Records >>

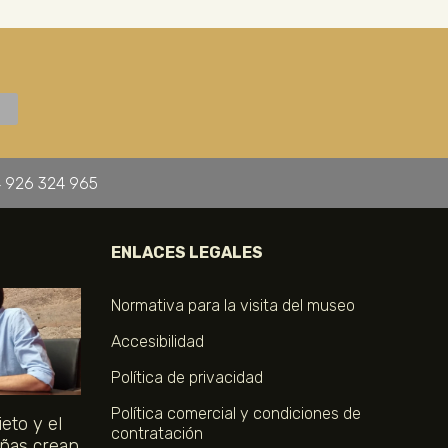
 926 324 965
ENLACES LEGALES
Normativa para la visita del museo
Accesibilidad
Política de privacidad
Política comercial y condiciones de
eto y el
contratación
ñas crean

---

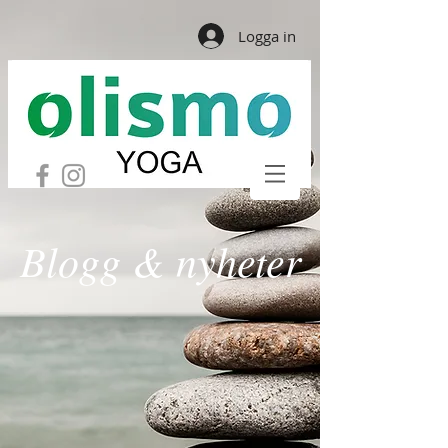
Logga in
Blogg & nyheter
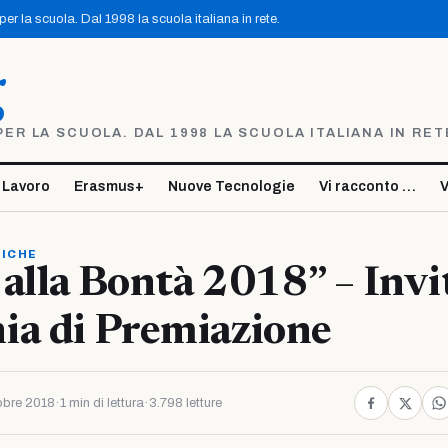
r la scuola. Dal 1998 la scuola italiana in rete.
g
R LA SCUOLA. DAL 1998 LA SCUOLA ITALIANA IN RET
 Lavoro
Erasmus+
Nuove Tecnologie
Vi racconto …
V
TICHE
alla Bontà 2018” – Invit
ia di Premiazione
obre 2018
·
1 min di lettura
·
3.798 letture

Work required >> Set down exactly the lines of the data above, beginning with the line that has "Nuove Tecnologie" and ending with the line that has "3.798 letture", and no others.

Result below >>
Nuove Tecnologie
Vi racconto …
V
TICHE
alla Bontà 2018” – Invit
ia di Premiazione
obre 2018
·
1 min di lettura
·
3.798 letture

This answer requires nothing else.